Requirement:
Reproduce all entries word for word.

Given data:
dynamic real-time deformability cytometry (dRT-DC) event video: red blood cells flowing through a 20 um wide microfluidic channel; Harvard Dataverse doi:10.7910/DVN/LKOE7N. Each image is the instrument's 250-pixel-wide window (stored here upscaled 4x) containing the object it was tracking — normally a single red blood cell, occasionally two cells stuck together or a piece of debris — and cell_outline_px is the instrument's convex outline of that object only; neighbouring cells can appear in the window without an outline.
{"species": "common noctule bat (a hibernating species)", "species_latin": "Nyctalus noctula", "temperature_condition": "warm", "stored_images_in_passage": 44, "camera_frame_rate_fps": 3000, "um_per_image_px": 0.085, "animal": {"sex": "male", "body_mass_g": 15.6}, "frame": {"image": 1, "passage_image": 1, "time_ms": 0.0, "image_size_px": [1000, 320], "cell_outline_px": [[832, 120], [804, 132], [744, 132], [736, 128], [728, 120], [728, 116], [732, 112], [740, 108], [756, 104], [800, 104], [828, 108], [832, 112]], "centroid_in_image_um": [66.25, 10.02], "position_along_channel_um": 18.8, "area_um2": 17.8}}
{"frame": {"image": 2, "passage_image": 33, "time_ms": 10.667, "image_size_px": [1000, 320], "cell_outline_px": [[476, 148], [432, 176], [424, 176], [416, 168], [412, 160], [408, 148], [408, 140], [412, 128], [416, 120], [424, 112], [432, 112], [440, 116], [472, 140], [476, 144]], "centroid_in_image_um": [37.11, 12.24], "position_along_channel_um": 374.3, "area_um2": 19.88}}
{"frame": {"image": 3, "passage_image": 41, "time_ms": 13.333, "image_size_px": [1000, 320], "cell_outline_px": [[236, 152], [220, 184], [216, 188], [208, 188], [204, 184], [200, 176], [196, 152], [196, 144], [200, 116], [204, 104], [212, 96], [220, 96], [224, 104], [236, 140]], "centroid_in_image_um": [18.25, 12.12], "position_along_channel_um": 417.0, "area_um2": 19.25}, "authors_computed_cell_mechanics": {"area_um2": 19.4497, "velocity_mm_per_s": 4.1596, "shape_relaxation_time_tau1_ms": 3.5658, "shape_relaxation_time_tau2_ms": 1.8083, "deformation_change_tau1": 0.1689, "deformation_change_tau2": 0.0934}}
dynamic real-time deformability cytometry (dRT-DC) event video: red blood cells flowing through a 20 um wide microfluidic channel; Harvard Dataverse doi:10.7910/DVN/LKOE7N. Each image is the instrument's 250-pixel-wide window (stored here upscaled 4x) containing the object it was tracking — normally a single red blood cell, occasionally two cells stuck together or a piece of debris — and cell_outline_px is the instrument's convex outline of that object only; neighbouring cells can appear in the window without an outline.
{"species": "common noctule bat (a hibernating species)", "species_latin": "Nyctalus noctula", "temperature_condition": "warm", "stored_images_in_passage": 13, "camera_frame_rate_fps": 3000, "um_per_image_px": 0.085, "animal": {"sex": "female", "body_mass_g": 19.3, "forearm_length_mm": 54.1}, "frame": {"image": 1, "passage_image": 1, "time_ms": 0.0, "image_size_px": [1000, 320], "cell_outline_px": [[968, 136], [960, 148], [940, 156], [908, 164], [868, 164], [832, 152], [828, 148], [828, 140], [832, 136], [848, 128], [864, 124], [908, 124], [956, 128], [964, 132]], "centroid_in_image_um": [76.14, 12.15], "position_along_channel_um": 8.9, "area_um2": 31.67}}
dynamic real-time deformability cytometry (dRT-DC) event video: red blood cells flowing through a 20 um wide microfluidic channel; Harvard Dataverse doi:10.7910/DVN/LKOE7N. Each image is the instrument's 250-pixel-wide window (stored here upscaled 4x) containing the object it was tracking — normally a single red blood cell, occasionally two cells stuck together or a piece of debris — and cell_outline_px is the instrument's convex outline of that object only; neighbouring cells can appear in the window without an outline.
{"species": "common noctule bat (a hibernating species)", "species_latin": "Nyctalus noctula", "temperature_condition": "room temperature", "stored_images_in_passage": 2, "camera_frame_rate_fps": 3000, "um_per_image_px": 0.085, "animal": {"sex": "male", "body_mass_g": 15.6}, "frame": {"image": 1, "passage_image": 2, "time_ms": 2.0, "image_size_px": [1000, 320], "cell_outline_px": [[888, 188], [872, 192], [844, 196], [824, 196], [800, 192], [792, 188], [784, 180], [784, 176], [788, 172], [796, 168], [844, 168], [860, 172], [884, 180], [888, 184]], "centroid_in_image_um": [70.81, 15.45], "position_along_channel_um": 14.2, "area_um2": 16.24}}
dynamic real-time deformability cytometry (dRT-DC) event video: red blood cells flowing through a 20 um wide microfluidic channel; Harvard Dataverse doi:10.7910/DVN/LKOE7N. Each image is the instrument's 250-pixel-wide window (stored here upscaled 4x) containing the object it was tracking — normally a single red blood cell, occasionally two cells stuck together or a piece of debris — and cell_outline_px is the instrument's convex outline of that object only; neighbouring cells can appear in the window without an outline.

Reply to the exercise:
dynamic real-time deformability cytometry (dRT-DC) event video: red blood cells flowing through a 20 um wide microfluidic channel; Harvard Dataverse doi:10.7910/DVN/LKOE7N. Each image is the instrument's 250-pixel-wide window (stored here upscaled 4x) containing the object it was tracking — normally a single red blood cell, occasionally two cells stuck together or a piece of debris — and cell_outline_px is the instrument's convex outline of that object only; neighbouring cells can appear in the window without an outline.
{"species": "common noctule bat (a hibernating species)", "species_latin": "Nyctalus noctula", "temperature_condition": "warm", "stored_images_in_passage": 44, "camera_frame_rate_fps": 3000, "um_per_image_px": 0.085, "animal": {"sex": "male", "body_mass_g": 15.6}, "frame": {"image": 1, "passage_image": 1, "time_ms": 0.0, "image_size_px": [1000, 320], "cell_outline_px": [[832, 120], [804, 132], [744, 132], [736, 128], [728, 120], [728, 116], [732, 112], [740, 108], [756, 104], [800, 104], [828, 108], [832, 112]], "centroid_in_image_um": [66.25, 10.02], "position_along_channel_um": 18.8, "area_um2": 17.8}}
{"frame": {"image": 2, "passage_image": 33, "time_ms": 10.667, "image_size_px": [1000, 320], "cell_outline_px": [[476, 148], [432, 176], [424, 176], [416, 168], [412, 160], [408, 148], [408, 140], [412, 128], [416, 120], [424, 112], [432, 112], [440, 116], [472, 140], [476, 144]], "centroid_in_image_um": [37.11, 12.24], "position_along_channel_um": 374.3, "area_um2": 19.88}}
{"frame": {"image": 3, "passage_image": 41, "time_ms": 13.333, "image_size_px": [1000, 320], "cell_outline_px": [[236, 152], [220, 184], [216, 188], [208, 188], [204, 184], [200, 176], [196, 152], [196, 144], [200, 116], [204, 104], [212, 96], [220, 96], [224, 104], [236, 140]], "centroid_in_image_um": [18.25, 12.12], "position_along_channel_um": 417.0, "area_um2": 19.25}, "authors_computed_cell_mechanics": {"area_um2": 19.4497, "velocity_mm_per_s": 4.1596, "shape_relaxation_time_tau1_ms": 3.5658, "shape_relaxation_time_tau2_ms": 1.8083, "deformation_change_tau1": 0.1689, "deformation_change_tau2": 0.0934}}
dynamic real-time deformability cytometry (dRT-DC) event video: red blood cells flowing through a 20 um wide microfluidic channel; Harvard Dataverse doi:10.7910/DVN/LKOE7N. Each image is the instrument's 250-pixel-wide window (stored here upscaled 4x) containing the object it was tracking — normally a single red blood cell, occasionally two cells stuck together or a piece of debris — and cell_outline_px is the instrument's convex outline of that object only; neighbouring cells can appear in the window without an outline.
{"species": "common noctule bat (a hibernating species)", "species_latin": "Nyctalus noctula", "temperature_condition": "warm", "stored_images_in_passage": 13, "camera_frame_rate_fps": 3000, "um_per_image_px": 0.085, "animal": {"sex": "female", "body_mass_g": 19.3, "forearm_length_mm": 54.1}, "frame": {"image": 1, "passage_image": 1, "time_ms": 0.0, "image_size_px": [1000, 320], "cell_outline_px": [[968, 136], [960, 148], [940, 156], [908, 164], [868, 164], [832, 152], [828, 148], [828, 140], [832, 136], [848, 128], [864, 124], [908, 124], [956, 128], [964, 132]], "centroid_in_image_um": [76.14, 12.15], "position_along_channel_um": 8.9, "area_um2": 31.67}}
dynamic real-time deformability cytometry (dRT-DC) event video: red blood cells flowing through a 20 um wide microfluidic channel; Harvard Dataverse doi:10.7910/DVN/LKOE7N. Each image is the instrument's 250-pixel-wide window (stored here upscaled 4x) containing the object it was tracking — normally a single red blood cell, occasionally two cells stuck together or a piece of debris — and cell_outline_px is the instrument's convex outline of that object only; neighbouring cells can appear in the window without an outline.
{"species": "common noctule bat (a hibernating species)", "species_latin": "Nyctalus noctula", "temperature_condition": "room temperature", "stored_images_in_passage": 2, "camera_frame_rate_fps": 3000, "um_per_image_px": 0.085, "animal": {"sex": "male", "body_mass_g": 15.6}, "frame": {"image": 1, "passage_image": 2, "time_ms": 2.0, "image_size_px": [1000, 320], "cell_outline_px": [[888, 188], [872, 192], [844, 196], [824, 196], [800, 192], [792, 188], [784, 180], [784, 176], [788, 172], [796, 168], [844, 168], [860, 172], [884, 180], [888, 184]], "centroid_in_image_um": [70.81, 15.45], "position_along_channel_um": 14.2, "area_um2": 16.24}}
dynamic real-time deformability cytometry (dRT-DC) event video: red blood cells flowing through a 20 um wide microfluidic channel; Harvard Dataverse doi:10.7910/DVN/LKOE7N. Each image is the instrument's 250-pixel-wide window (stored here upscaled 4x) containing the object it was tracking — normally a single red blood cell, occasionally two cells stuck together or a piece of debris — and cell_outline_px is the instrument's convex outline of that object only; neighbouring cells can appear in the window without an outline.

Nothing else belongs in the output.